▼

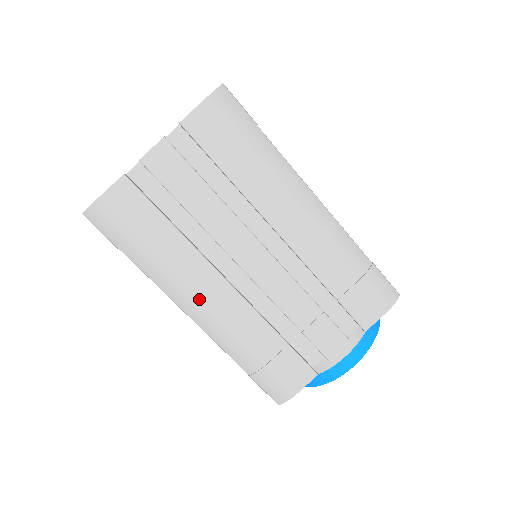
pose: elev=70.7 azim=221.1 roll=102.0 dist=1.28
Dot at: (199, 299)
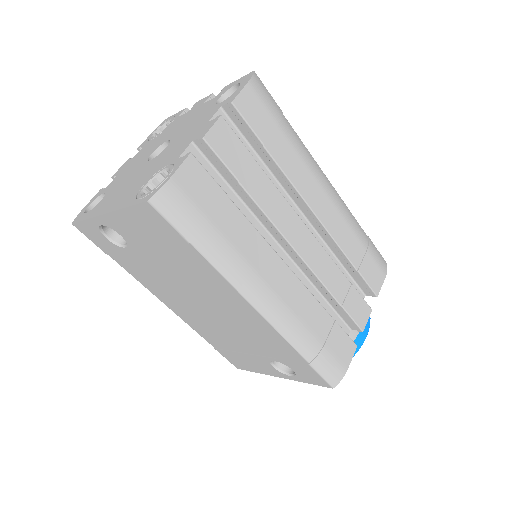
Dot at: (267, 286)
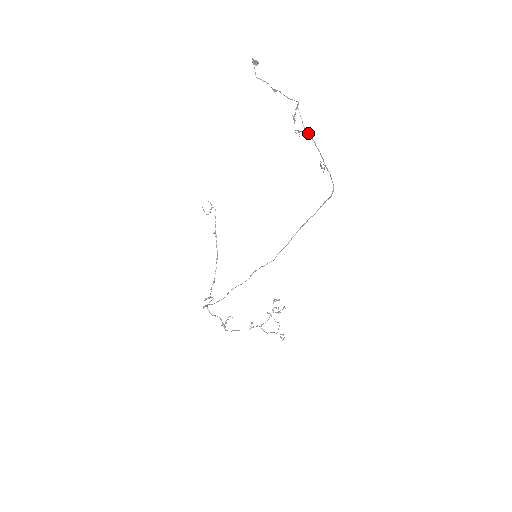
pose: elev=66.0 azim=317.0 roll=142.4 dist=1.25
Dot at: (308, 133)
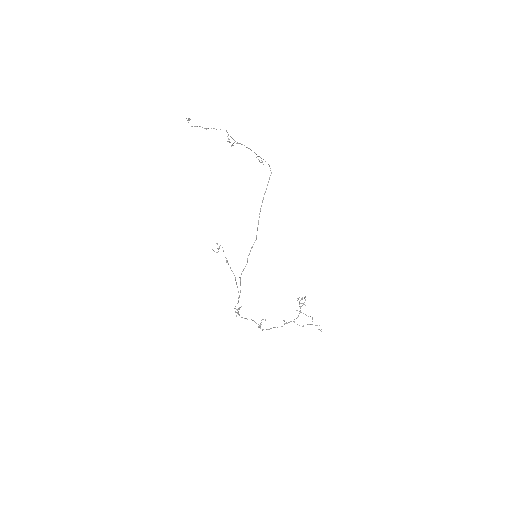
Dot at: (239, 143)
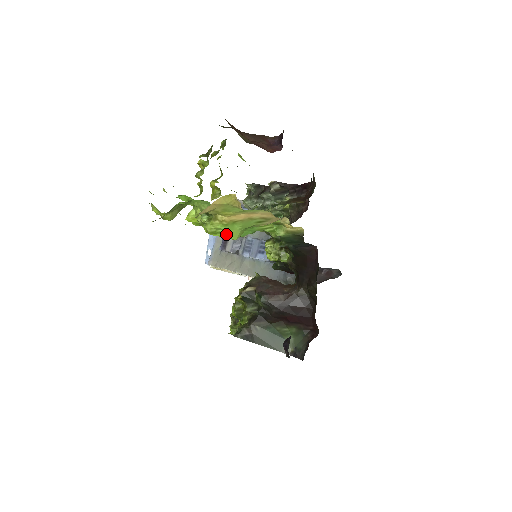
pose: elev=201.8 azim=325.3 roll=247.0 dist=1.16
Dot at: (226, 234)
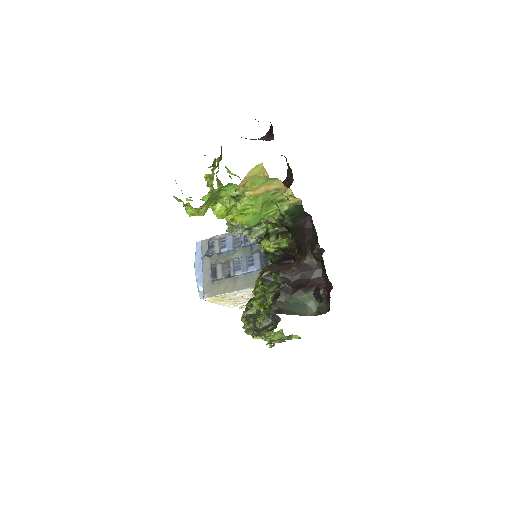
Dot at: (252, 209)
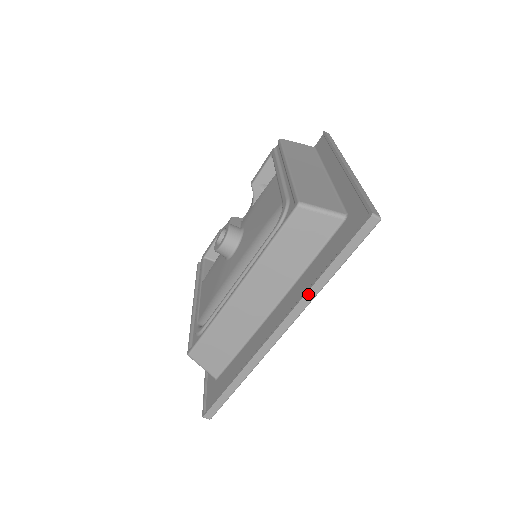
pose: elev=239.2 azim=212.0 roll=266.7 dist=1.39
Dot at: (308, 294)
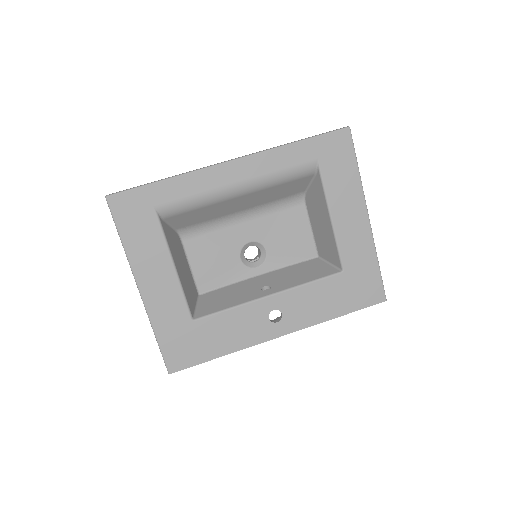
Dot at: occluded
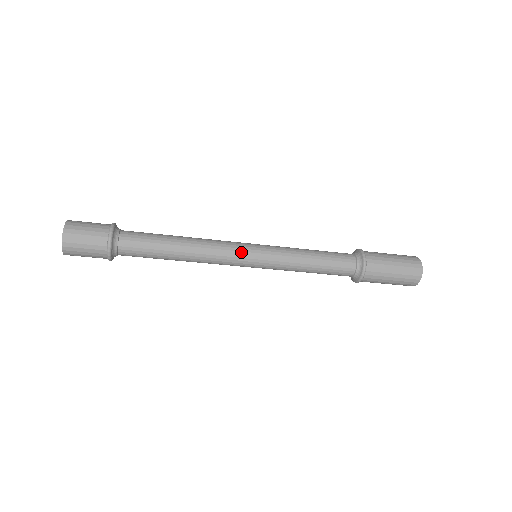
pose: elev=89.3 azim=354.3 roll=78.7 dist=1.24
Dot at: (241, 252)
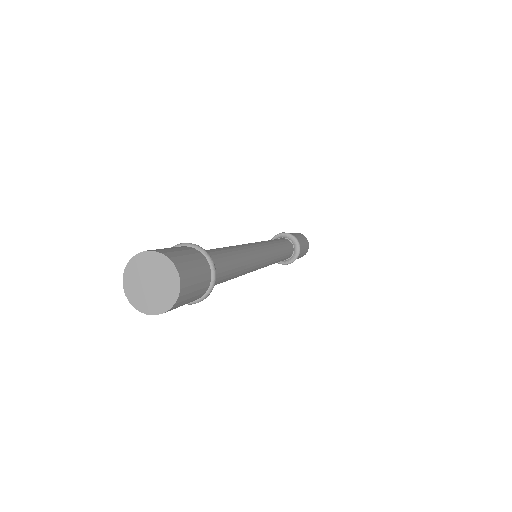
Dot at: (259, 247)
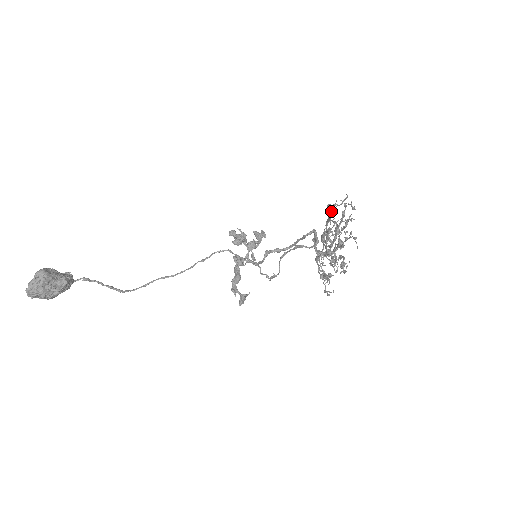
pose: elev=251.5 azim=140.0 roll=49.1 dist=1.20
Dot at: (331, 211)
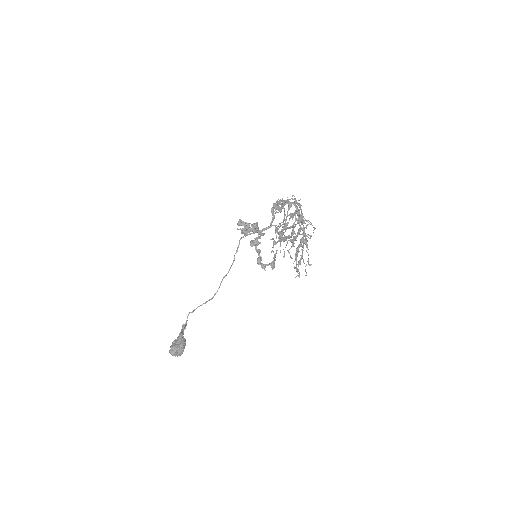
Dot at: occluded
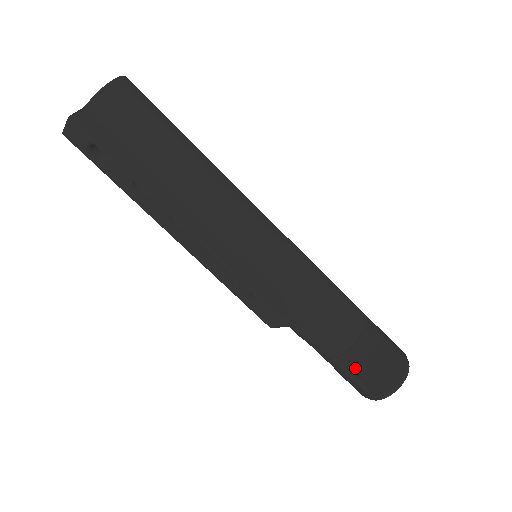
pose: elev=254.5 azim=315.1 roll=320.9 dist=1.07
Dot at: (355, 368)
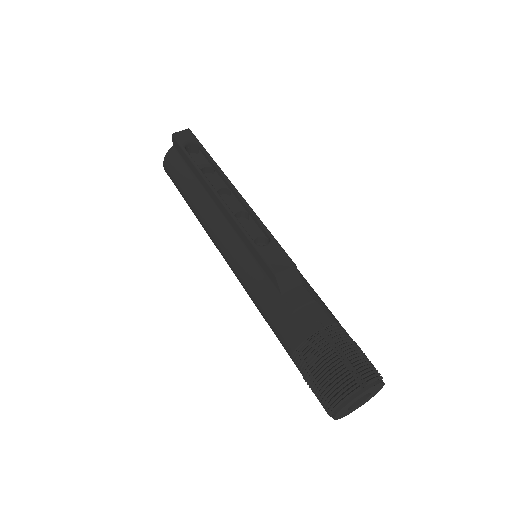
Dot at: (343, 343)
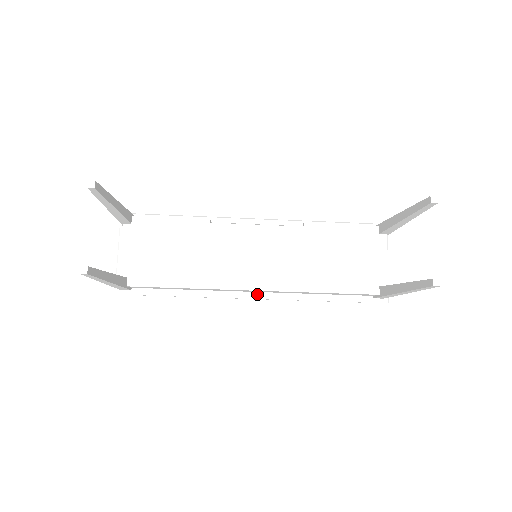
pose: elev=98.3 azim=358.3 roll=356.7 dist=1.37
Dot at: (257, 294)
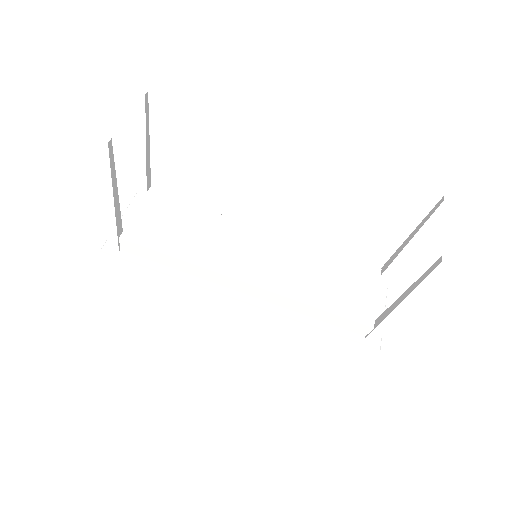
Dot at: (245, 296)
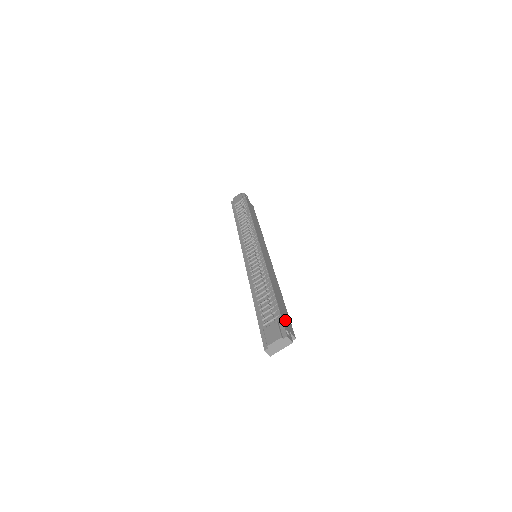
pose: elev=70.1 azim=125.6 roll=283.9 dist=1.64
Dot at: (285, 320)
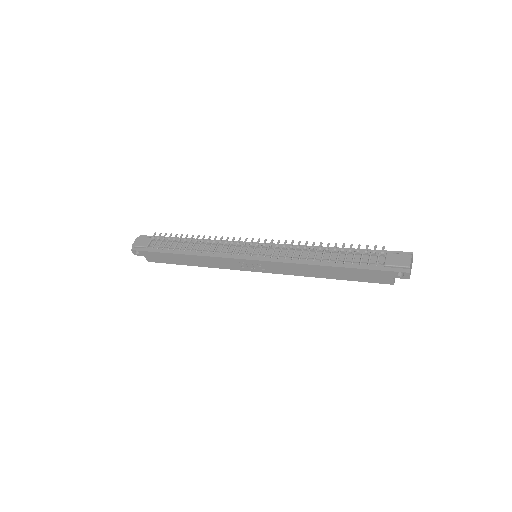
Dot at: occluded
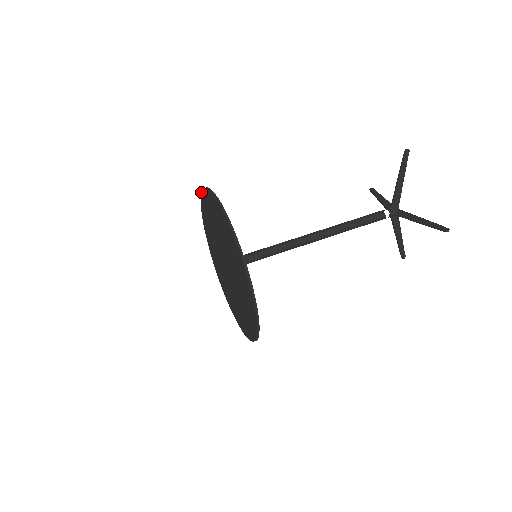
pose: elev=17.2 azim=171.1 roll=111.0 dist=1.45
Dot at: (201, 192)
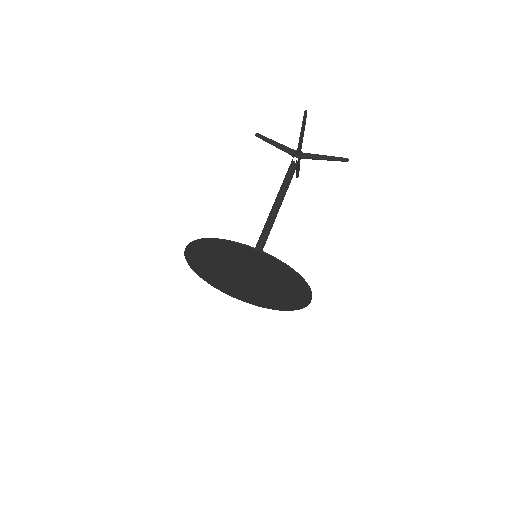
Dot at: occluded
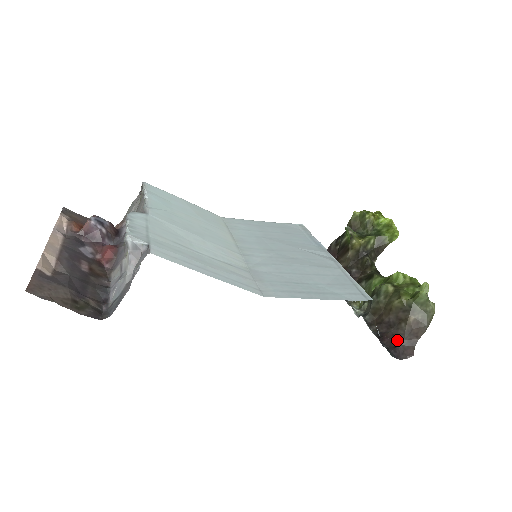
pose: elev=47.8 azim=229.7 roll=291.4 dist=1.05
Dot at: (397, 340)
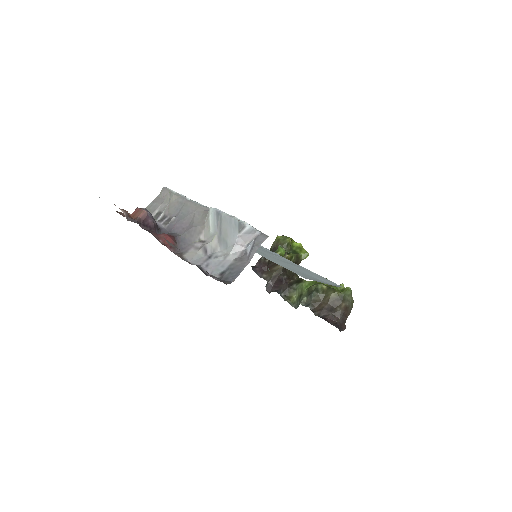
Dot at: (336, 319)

▲

Convert the listing above into a numbered list with one line per item, omitting any blank lines. Leave the pictures out of your answer.

1. pose: elev=70.7 azim=221.1 roll=102.0 dist=1.28
2. Dot at: (199, 299)
3. Dot at: (267, 286)
4. pose: elev=66.0 azim=317.0 roll=142.4 dist=1.25
5. Dot at: (308, 133)
6. Dot at: (239, 143)
7. pose: elev=201.8 azim=325.3 roll=247.0 dist=1.16
8. Dot at: (226, 234)
9. Dot at: (252, 209)
10. pose: elev=239.2 azim=212.0 roll=266.7 dist=1.39
11. Dot at: (308, 294)
12. Dot at: occluded
13. pose: elev=89.3 azim=354.3 roll=78.7 dist=1.24
14. Dot at: (241, 252)
15. Dot at: (259, 247)
16. pose: elev=251.5 azim=140.0 roll=49.1 dist=1.20
17. Dot at: (331, 211)
18. Dot at: occluded
19. pose: elev=254.5 azim=315.1 roll=320.9 dist=1.07
20. Dot at: (355, 368)
21. Dot at: (343, 343)
22. pose: elev=98.3 azim=358.3 roll=356.7 dist=1.37
23. Dot at: (257, 294)
24. Dot at: (245, 296)
25. pose: elev=70.1 azim=125.6 roll=283.9 dist=1.64
26. Dot at: (285, 320)
27. Dot at: occluded
28. pose: elev=17.2 azim=171.1 roll=111.0 dist=1.45
29. Dot at: (201, 192)
30. Dot at: occluded
31. pose: elev=47.8 azim=229.7 roll=291.4 dist=1.05
32. Dot at: (397, 340)
33. Dot at: (336, 319)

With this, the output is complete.